Adenoviral vectors are among the most commonly used vectors in gene therapy. Unfortunately, several adverse side effects complicate treatment with these vectors, including thrombocytopenia. Recent advances in vector design have led to the development of vectors that lack many nonessential adenovirus genes (gutless vectors), resulting in considerable reduction in side effects such as acute hepatitis. In spite of these advances, thrombocytopenia remains an important complication of adenoviral gene therapy, suggesting that its mechanism may not require the expression of virus-specific genes. To gain a better understanding of the mechanisms involved in adenovirus-induced thrombocytopenia, we investigated the possibility of a direct interaction between the adenoviral vectors and platelets. Flow cytometry experiments using a fluorescein isothiocyanate (FITC)-labeled anti-adenovirus monoclonal antibody revealed binding of the adenovirus to human platelets in a dose-dependent manner. Bound virus was detectable at a 1,000:1 ratio of viral particles to platelets with a substantial increase in binding observed when the ratio was increased to 2,000:1. When added to human platelet-rich plasma, adenoviruses activated
the platelets, as evidenced by an increase in the expression of both P-selectin and active alphaIIbbeta3 receptors, detected with the monoclonal antibodies CLBThromb/6 and PAC-1, respectively. Adenovirus-activated platelets also bound FITC-fibrinogen. We also examined the effect of adenovirus on protein tyrosine phosphorylation, both ex vivo in human platelets, and in vivo in mouse platelets. In both instances, adenovirus vectors (both first generation and gutless) induced dose- and time-dependent tyrosine phosphorylation of a number of platelet proteins.

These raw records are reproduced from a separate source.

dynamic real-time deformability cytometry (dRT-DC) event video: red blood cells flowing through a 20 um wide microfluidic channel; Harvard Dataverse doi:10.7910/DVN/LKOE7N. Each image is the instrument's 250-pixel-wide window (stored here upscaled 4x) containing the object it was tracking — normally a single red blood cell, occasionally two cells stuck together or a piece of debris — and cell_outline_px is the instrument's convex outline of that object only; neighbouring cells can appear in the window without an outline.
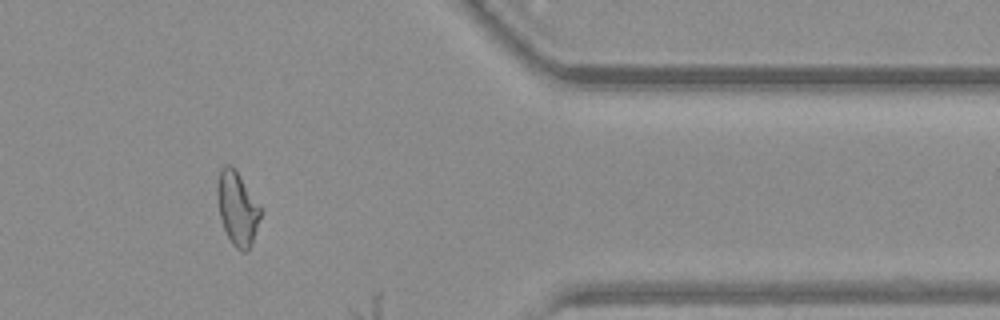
{"species": "common noctule bat (a hibernating species)", "species_latin": "Nyctalus noctula", "temperature_condition": "warm", "stored_images_in_passage": 48, "camera_frame_rate_fps": 3000, "um_per_image_px": 0.085, "animal": {"sex": "female", "body_mass_g": 19.3, "forearm_length_mm": 54.1}, "frame": {"image": 1, "passage_image": 42, "time_ms": 13.667, "image_size_px": [1000, 320], "cell_outline_px": [[264, 212], [252, 244], [248, 252], [240, 252], [232, 244], [224, 228], [220, 216], [216, 192], [216, 184], [220, 168], [224, 164], [232, 164]], "centroid_in_image_um": [20.19, 17.72], "position_along_channel_um": 391.2, "area_um2": 18.96}}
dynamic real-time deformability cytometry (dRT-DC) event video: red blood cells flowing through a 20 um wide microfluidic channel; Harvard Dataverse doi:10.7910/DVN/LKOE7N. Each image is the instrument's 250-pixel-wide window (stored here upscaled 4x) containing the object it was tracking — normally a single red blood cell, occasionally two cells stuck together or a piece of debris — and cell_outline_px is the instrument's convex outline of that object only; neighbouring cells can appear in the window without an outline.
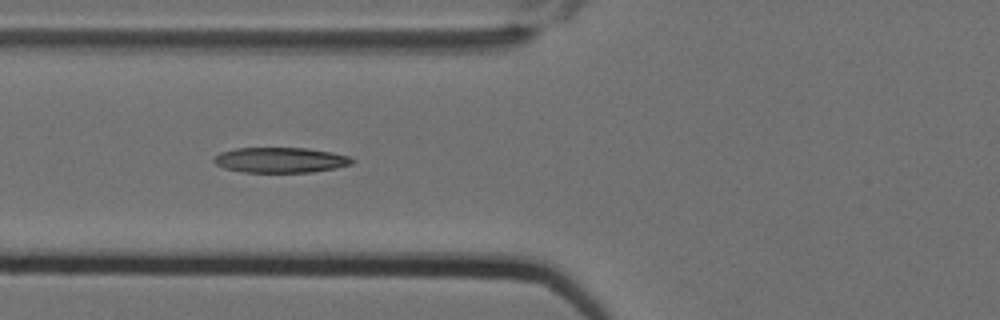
{"species": "Egyptian fruit bat (a non-hibernating species)", "species_latin": "Rousettus aegyptiacus", "temperature_condition": "cold", "stored_images_in_passage": 8, "camera_frame_rate_fps": 3000, "um_per_image_px": 0.085, "animal": {"sex": "female"}, "frame": {"image": 1, "passage_image": 6, "time_ms": 1.667, "image_size_px": [1000, 320], "cell_outline_px": [[356, 160], [352, 164], [336, 168], [312, 172], [240, 172], [224, 168], [216, 164], [212, 160], [220, 152], [236, 148], [308, 148], [332, 152], [348, 156]], "centroid_in_image_um": [23.85, 13.6], "position_along_channel_um": 102.0, "area_um2": 20.46}}
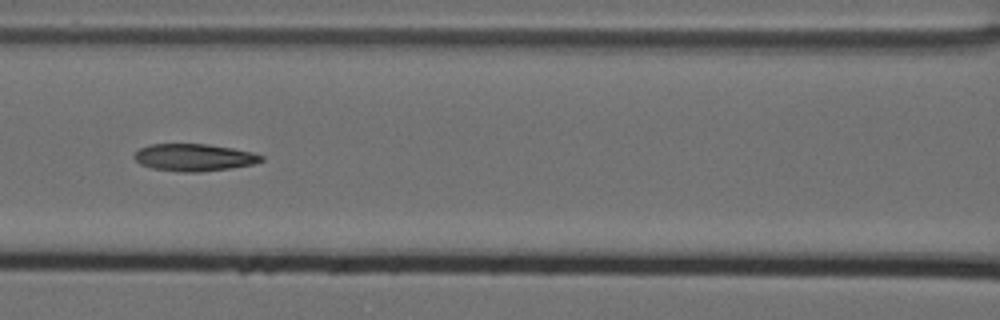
{"frame": {"image": 2, "passage_image": 7, "time_ms": 2.0, "image_size_px": [1000, 320], "cell_outline_px": [[264, 160], [252, 164], [228, 168], [200, 172], [184, 172], [152, 168], [140, 164], [132, 156], [140, 148], [148, 144], [208, 144], [232, 148], [252, 152], [264, 156]], "centroid_in_image_um": [16.47, 13.37], "position_along_channel_um": 150.1, "area_um2": 20.06}}
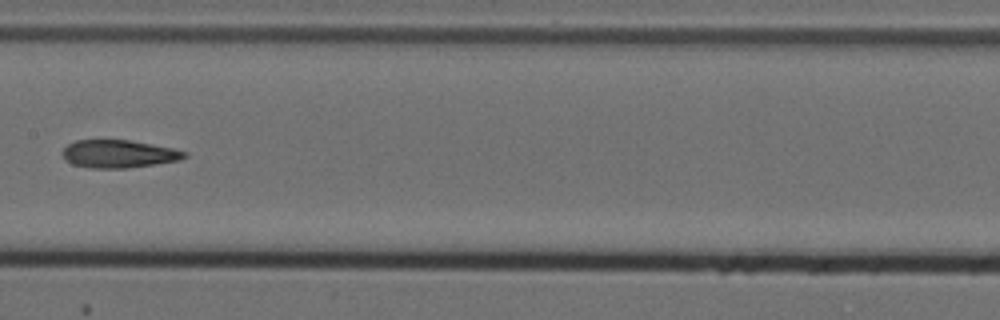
{"frame": {"image": 3, "passage_image": 8, "time_ms": 2.333, "image_size_px": [1000, 320], "cell_outline_px": [[188, 156], [180, 160], [156, 164], [128, 168], [88, 168], [72, 164], [64, 160], [60, 152], [68, 144], [76, 140], [128, 140], [172, 148], [188, 152]], "centroid_in_image_um": [10.06, 13.09], "position_along_channel_um": 197.3, "area_um2": 19.94}}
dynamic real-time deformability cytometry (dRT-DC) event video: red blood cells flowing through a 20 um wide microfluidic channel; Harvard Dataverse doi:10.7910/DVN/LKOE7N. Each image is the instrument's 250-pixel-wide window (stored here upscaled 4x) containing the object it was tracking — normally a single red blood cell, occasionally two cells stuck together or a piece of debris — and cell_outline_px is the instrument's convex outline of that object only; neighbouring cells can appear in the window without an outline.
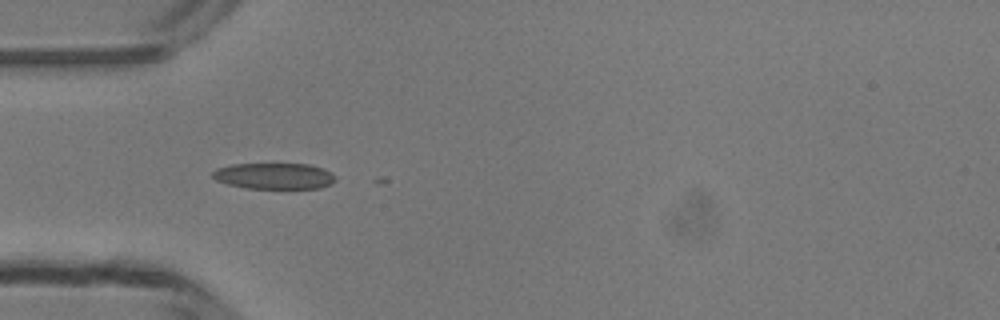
{"species": "common noctule bat (a hibernating species)", "species_latin": "Nyctalus noctula", "temperature_condition": "room temperature", "stored_images_in_passage": 7, "camera_frame_rate_fps": 3000, "um_per_image_px": 0.085, "animal": {"sex": "male", "body_mass_g": 13.3}, "frame": {"image": 1, "passage_image": 1, "time_ms": 0.0, "image_size_px": [1000, 320], "cell_outline_px": [[336, 180], [332, 184], [320, 188], [248, 188], [228, 184], [216, 180], [212, 176], [212, 172], [216, 168], [232, 164], [308, 164], [324, 168], [336, 176]], "centroid_in_image_um": [23.33, 14.95], "position_along_channel_um": 61.7, "area_um2": 18.73}}
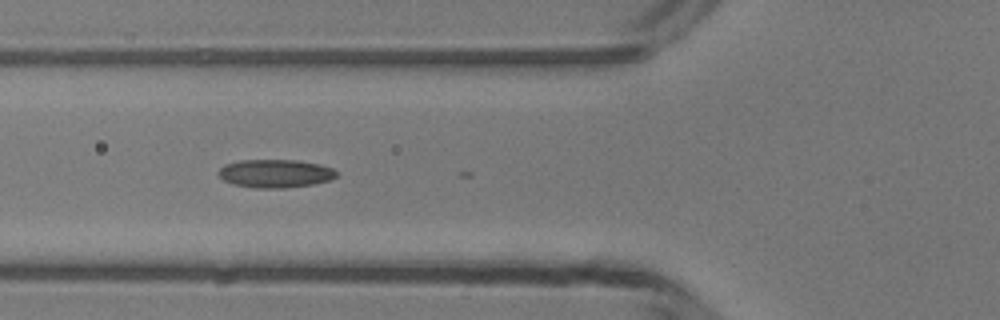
{"frame": {"image": 2, "passage_image": 4, "time_ms": 1.0, "image_size_px": [1000, 320], "cell_outline_px": [[340, 172], [332, 180], [312, 184], [284, 188], [256, 188], [232, 184], [224, 180], [216, 172], [224, 164], [240, 160], [296, 160], [320, 164], [332, 168]], "centroid_in_image_um": [23.41, 14.74], "position_along_channel_um": 102.4, "area_um2": 19.59}}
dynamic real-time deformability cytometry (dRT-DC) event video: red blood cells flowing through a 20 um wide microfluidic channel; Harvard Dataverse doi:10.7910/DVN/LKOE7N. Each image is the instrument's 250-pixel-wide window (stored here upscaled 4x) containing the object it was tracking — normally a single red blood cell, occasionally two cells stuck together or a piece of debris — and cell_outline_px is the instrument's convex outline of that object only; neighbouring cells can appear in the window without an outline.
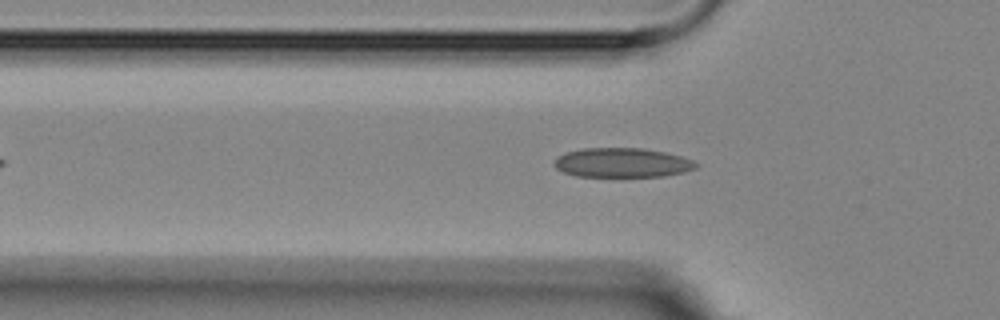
{"species": "Egyptian fruit bat (a non-hibernating species)", "species_latin": "Rousettus aegyptiacus", "temperature_condition": "room temperature", "stored_images_in_passage": 7, "camera_frame_rate_fps": 3000, "um_per_image_px": 0.085, "animal": {"sex": "female"}, "frame": {"image": 1, "passage_image": 7, "time_ms": 8.0, "image_size_px": [1000, 320], "cell_outline_px": [[700, 164], [696, 168], [684, 172], [664, 176], [576, 176], [564, 172], [556, 168], [552, 164], [556, 156], [568, 152], [584, 148], [644, 148], [664, 152], [680, 156], [692, 160]], "centroid_in_image_um": [52.88, 13.82], "position_along_channel_um": 72.9, "area_um2": 24.28}}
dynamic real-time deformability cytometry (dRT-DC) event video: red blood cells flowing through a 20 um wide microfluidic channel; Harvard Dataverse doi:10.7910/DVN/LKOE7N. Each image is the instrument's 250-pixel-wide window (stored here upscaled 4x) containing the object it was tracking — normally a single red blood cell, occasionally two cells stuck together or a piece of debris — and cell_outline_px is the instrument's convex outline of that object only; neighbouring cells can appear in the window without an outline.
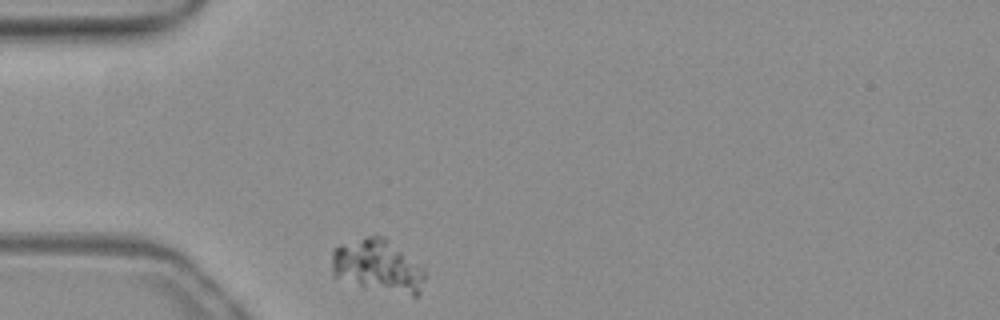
{"species": "common noctule bat (a hibernating species)", "species_latin": "Nyctalus noctula", "temperature_condition": "warm", "stored_images_in_passage": 33, "camera_frame_rate_fps": 3000, "um_per_image_px": 0.085, "animal": {"sex": "female", "body_mass_g": 19.3, "forearm_length_mm": 54.1}, "frame": {"image": 1, "passage_image": 1, "time_ms": 0.0, "image_size_px": [1000, 320], "cell_outline_px": [[424, 280], [420, 292], [416, 296], [412, 296], [364, 288], [332, 276], [332, 248], [340, 244], [376, 232], [384, 236], [424, 268]], "centroid_in_image_um": [32.07, 22.59], "position_along_channel_um": 52.9, "area_um2": 29.3}}
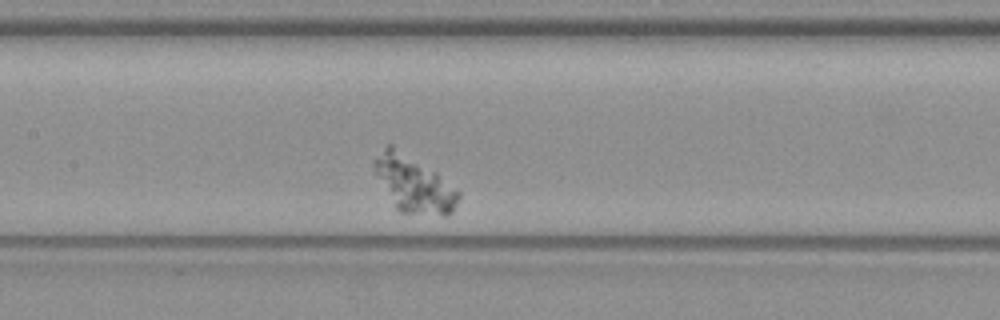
{"frame": {"image": 2, "passage_image": 13, "time_ms": 4.0, "image_size_px": [1000, 320], "cell_outline_px": [[460, 196], [452, 212], [448, 216], [444, 216], [400, 212], [392, 204], [372, 164], [372, 160], [388, 144], [392, 144], [436, 172], [460, 192]], "centroid_in_image_um": [35.18, 15.66], "position_along_channel_um": 172.2, "area_um2": 27.34}}
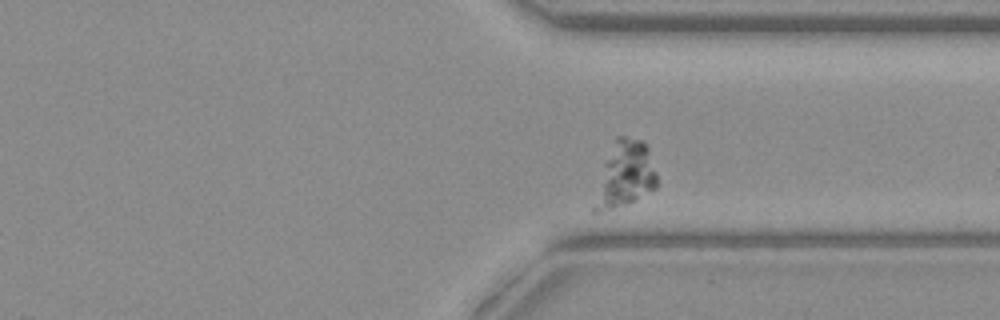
{"frame": {"image": 3, "passage_image": 29, "time_ms": 9.333, "image_size_px": [1000, 320], "cell_outline_px": [[656, 188], [624, 204], [600, 212], [592, 212], [592, 208], [604, 160], [616, 136], [624, 136], [644, 140], [648, 144], [656, 172]], "centroid_in_image_um": [53.12, 14.78], "position_along_channel_um": 358.3, "area_um2": 23.81}}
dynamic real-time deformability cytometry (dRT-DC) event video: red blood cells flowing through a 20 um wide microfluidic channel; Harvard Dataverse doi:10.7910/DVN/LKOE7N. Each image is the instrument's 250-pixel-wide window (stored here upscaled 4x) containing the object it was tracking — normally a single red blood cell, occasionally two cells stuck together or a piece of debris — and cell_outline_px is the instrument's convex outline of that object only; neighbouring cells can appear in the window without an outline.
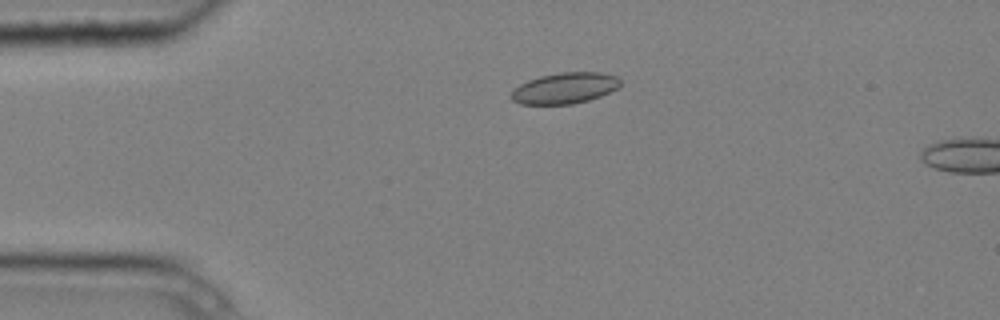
{"species": "common noctule bat (a hibernating species)", "species_latin": "Nyctalus noctula", "temperature_condition": "cold", "stored_images_in_passage": 5, "camera_frame_rate_fps": 3000, "um_per_image_px": 0.085, "animal": {"sex": "male", "body_mass_g": 20.4}, "frame": {"image": 1, "passage_image": 4, "time_ms": 1.0, "image_size_px": [1000, 320], "cell_outline_px": [[620, 84], [616, 88], [600, 96], [588, 100], [572, 104], [520, 104], [512, 100], [508, 96], [520, 84], [528, 80], [540, 76], [560, 72], [600, 72], [616, 76], [620, 80]], "centroid_in_image_um": [47.97, 7.49], "position_along_channel_um": 37.0, "area_um2": 19.59}}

Among these, we have tentatively identified PI3-kinase, rac, rho, FAK and MAP kinase. In studies of the time-course of thrombocytopenia in mice, we observed the platelet count to drop to approximately 20% of pretreatment values at 1hr. We then studied whether alphaIIbbeta3 blockade might ameliorate the thrombocytopenia. When the small molecule alphaIIbbeta3 inhibitor, tirofiban, was administered simultaneously with the adenoviral vector, the decrease in platelet count was markedly blunted, being reduced only to 80% of pretreatment values. In summary, we have shown that adenovirus vectors used in gene therapy bind to and activate platelets, inducing tyrosine phosphorylation of a large number of platelet signaling proteins. The thrombocytopenia induced by these vectors was markedly attenuated in mice treated with the alphaIIbbeta3 inhibitor tirofiban, suggesting a therapeutic strategy for preventing thrombocytopenia in patients treated with these vectors.